In my collection of ADHD Resources in Australia, I have focused primarily on the resources which are available for those who are diagnosed with ADHD, as well as their family members and friends. In this article, I’ll be looking at the Australian ADHD Professionals Association (AADPA) – a resource for ADHD practitioners, psychiatrists, consultants and coaches who treat and support those with ADHD.

If you’ve read the article on “Inside the Mind of an Adult ADHD Specialist”, featuring my interview at PsychScene Hub, you’ll be familiar with some of the complexity that comes with being an ADHD psychiatrist. Quite often, we have to treat concurrent mental illnesses along with ADHD. For this reason, and the fact that new research and treatment methods are evolving each year, it is helpful to join a community of other practitioners.

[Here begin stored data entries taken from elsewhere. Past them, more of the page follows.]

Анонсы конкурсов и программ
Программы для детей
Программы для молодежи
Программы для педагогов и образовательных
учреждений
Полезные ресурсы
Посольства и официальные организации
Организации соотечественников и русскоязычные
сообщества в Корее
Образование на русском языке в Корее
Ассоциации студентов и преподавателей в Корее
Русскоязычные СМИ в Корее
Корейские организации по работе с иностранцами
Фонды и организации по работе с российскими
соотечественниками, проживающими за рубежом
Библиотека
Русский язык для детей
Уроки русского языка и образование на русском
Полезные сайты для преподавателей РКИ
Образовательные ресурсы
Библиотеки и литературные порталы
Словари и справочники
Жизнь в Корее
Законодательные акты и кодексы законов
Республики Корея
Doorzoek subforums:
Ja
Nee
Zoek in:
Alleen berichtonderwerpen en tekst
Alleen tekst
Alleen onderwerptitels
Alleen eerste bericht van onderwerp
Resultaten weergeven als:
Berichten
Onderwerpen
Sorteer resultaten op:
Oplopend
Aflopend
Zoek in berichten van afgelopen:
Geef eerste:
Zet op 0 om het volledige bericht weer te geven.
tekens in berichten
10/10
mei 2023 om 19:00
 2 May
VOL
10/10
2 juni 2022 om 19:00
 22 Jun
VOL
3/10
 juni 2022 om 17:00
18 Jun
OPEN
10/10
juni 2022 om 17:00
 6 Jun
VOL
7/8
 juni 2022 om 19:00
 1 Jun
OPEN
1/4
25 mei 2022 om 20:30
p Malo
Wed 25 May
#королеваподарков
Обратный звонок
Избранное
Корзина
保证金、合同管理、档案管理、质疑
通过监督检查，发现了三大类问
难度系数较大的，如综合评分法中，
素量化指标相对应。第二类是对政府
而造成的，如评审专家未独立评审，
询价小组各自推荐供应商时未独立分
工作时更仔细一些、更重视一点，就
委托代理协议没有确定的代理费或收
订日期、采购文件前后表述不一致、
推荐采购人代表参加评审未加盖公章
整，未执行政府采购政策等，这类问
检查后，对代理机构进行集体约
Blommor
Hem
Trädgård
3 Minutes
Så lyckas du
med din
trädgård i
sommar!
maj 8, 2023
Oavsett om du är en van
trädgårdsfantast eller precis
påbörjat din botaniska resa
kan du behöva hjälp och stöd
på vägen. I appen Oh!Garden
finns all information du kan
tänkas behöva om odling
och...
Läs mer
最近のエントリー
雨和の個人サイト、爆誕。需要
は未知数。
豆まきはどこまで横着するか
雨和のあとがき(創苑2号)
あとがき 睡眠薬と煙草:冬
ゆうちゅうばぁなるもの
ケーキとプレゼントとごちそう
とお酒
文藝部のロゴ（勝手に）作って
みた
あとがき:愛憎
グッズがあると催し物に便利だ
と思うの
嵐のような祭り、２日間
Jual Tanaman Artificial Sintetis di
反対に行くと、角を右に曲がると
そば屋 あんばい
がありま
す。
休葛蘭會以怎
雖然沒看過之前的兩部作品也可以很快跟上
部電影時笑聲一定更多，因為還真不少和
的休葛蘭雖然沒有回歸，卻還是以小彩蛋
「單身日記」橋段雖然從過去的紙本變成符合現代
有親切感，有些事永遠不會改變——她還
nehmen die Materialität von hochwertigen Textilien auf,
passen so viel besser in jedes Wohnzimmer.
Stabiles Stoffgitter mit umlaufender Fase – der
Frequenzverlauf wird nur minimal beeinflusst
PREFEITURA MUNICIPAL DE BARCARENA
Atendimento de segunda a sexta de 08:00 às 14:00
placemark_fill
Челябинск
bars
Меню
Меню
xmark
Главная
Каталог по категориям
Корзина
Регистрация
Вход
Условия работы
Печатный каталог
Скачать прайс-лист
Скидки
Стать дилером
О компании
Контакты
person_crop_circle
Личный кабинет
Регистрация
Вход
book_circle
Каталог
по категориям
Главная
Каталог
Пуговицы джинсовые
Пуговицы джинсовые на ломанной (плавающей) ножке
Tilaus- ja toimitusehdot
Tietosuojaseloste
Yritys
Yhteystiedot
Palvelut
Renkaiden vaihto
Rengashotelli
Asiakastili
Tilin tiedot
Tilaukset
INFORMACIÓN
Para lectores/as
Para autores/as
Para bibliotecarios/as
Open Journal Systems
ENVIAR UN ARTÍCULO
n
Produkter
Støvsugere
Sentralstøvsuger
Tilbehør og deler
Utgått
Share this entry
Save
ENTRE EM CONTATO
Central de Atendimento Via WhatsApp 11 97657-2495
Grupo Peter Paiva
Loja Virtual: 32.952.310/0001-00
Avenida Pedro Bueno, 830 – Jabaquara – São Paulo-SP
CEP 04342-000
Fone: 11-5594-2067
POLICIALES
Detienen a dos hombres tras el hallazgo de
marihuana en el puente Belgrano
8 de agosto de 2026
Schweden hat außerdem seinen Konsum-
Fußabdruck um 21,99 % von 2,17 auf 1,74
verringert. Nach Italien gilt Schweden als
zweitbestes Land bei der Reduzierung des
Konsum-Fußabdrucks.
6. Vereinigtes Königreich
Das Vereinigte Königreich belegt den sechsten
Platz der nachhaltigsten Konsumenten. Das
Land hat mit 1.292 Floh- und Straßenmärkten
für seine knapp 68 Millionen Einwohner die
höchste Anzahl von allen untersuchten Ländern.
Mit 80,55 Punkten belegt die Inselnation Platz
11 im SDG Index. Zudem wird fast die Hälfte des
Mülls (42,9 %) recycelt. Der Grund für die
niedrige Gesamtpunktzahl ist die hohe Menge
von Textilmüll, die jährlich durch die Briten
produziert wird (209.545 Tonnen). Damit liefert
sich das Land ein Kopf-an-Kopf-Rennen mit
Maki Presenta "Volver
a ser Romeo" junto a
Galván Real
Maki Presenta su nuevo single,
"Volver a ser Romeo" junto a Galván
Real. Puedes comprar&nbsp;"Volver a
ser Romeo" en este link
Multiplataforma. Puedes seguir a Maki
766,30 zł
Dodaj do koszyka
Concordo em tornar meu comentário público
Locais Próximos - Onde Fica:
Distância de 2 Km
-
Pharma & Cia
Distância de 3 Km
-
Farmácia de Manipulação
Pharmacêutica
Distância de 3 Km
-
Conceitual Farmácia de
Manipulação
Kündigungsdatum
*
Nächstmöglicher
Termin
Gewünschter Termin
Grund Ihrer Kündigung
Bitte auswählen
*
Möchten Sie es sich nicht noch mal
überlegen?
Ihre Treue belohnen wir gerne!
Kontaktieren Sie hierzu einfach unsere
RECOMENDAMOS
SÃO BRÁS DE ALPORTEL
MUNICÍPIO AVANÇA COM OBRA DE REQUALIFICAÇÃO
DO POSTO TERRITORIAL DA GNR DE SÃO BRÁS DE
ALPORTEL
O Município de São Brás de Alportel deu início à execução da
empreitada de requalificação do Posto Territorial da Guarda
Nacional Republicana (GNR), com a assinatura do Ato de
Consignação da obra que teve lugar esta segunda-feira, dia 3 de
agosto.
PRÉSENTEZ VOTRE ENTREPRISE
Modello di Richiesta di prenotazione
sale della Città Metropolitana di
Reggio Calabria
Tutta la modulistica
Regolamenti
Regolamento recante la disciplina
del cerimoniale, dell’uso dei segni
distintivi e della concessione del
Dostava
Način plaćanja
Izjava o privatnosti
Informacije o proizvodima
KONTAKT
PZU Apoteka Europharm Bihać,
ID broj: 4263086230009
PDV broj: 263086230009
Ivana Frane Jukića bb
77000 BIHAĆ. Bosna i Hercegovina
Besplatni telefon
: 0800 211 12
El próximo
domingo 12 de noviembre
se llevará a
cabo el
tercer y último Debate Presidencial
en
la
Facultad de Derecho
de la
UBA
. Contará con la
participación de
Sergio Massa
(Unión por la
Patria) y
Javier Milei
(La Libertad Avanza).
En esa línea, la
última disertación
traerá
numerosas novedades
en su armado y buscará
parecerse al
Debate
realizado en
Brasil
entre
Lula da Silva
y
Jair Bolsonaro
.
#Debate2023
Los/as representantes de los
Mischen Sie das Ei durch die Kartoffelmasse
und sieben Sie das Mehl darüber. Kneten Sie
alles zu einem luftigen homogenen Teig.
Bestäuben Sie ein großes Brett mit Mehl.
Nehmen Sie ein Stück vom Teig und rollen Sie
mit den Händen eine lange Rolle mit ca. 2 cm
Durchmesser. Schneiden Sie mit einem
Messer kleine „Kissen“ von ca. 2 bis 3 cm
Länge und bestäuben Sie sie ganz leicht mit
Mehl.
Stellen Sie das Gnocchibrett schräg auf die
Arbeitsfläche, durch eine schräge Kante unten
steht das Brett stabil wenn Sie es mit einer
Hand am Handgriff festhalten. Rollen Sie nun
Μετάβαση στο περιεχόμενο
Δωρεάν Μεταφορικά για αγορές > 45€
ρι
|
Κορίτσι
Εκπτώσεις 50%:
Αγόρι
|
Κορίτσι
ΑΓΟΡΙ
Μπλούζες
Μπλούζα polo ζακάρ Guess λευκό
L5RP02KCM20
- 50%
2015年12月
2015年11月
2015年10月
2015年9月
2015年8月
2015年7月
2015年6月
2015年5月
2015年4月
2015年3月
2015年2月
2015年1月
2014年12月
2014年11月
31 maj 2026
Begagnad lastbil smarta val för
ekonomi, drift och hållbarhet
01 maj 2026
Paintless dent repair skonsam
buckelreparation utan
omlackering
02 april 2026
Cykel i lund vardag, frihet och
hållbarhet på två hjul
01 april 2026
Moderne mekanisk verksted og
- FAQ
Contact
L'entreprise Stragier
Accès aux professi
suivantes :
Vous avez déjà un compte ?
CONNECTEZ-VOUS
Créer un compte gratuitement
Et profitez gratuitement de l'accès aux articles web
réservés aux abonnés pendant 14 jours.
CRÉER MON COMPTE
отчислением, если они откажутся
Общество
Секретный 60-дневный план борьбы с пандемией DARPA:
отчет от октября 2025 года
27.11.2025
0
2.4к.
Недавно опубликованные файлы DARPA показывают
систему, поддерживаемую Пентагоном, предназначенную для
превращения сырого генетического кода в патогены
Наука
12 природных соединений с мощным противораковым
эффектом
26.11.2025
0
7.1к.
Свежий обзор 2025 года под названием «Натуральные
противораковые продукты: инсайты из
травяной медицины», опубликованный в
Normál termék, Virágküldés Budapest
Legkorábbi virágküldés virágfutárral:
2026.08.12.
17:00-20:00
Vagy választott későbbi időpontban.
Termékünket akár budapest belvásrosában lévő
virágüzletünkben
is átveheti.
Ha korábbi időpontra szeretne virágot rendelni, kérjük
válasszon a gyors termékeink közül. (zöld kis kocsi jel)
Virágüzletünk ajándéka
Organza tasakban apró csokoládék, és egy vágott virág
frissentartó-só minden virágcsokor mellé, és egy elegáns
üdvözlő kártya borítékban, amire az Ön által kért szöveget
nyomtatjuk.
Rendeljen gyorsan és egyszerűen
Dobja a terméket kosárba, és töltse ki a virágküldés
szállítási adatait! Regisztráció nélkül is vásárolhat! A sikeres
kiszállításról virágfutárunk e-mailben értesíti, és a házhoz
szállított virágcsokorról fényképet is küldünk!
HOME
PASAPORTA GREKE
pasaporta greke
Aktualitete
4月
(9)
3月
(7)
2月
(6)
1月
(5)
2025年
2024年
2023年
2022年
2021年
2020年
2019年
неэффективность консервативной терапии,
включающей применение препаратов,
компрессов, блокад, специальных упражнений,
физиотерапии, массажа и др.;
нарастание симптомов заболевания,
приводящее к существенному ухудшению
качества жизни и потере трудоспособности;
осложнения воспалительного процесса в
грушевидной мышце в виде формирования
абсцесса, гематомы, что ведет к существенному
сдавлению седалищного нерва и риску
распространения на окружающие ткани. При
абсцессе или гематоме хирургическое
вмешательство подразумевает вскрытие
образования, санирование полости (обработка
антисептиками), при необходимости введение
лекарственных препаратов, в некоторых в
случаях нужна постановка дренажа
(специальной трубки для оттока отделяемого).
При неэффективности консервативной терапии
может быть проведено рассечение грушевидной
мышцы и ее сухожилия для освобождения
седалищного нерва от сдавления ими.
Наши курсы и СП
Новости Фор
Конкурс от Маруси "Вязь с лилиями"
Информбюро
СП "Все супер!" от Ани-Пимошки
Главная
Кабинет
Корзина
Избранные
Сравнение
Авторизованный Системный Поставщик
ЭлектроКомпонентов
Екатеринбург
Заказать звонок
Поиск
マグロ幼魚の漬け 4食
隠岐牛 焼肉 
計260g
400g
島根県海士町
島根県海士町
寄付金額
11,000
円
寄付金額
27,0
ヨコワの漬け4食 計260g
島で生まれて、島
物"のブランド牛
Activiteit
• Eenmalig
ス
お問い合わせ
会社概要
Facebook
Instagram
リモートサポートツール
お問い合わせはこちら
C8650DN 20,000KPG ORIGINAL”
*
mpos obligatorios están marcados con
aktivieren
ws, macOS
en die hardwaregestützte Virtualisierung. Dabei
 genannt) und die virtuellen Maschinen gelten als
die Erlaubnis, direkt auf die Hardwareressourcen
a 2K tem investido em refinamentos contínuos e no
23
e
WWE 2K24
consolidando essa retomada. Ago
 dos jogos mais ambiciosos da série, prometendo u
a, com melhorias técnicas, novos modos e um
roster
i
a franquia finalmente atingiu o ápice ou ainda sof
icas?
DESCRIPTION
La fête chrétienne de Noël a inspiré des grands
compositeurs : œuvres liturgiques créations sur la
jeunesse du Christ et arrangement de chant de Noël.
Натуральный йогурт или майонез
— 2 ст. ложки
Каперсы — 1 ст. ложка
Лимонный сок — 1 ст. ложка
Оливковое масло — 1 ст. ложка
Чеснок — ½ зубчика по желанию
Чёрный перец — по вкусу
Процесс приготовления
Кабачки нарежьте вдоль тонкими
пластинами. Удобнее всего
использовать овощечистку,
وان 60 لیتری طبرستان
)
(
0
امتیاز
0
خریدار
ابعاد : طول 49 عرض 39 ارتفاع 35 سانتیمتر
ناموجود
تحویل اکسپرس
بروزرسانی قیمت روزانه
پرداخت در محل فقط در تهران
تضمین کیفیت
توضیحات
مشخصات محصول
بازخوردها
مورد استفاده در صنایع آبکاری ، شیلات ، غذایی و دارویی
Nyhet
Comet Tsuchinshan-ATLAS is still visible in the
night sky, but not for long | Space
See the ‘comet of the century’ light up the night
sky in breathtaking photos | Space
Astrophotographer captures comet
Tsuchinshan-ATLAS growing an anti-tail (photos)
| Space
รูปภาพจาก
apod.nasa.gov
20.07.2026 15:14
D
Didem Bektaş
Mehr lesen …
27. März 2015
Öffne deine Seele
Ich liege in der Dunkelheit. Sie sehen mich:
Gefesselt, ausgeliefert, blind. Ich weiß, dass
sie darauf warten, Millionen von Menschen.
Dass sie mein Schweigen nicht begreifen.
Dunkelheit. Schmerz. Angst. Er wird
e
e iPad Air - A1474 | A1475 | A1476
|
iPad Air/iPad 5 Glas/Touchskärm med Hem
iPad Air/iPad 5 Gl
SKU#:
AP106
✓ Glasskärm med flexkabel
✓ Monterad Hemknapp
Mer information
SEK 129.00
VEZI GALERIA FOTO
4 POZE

The Australian ADHD Professionals Association (AADPA) provides a community for inter-disciplinary practitioners of ADHD to share the latest approaches to treatment of ADHD, and supporting the families of those who are diagnosed with ADHD. Their mission is:

To promote evidence-based research, diagnosis, treatment and management of ADHD for the benefit of individuals with ADHD and their families across Australia.

Founded in 2016, the AADPA fulfils its mission through a four pillar approach including: Education & Training; ADHD Advocacy, Policy Development, and ADHD Research. Members span Australia and New Zealand, from a wide range of disciplines, all with the shared dedication of helping those with ADHD.

On the AADPA’s recently relaunched website, they provide a set of webinars as well as information on how you can join the AADPA. They are still in the process of updating the site and intend to create a ‘Members’ section with additional resources in the future.

Quite often ADHD can be an isolating condition, especially for adults with ADHD. For a long time, working as an ADHD practitioner was isolating as well. Groups like the AADPA provide more than resources to their members, they provide a sense of community and the opportunity to connect with related practitioners.

Ultimately, patients and their families benefit by more research-driven approaches to care which build on a shared knowledgebase. By participating in the ADHD community, you are also contributing to the effort to bring greater awareness to the diagnosis and treatment of ADHD. It’s a win-win for practitioners and their patients.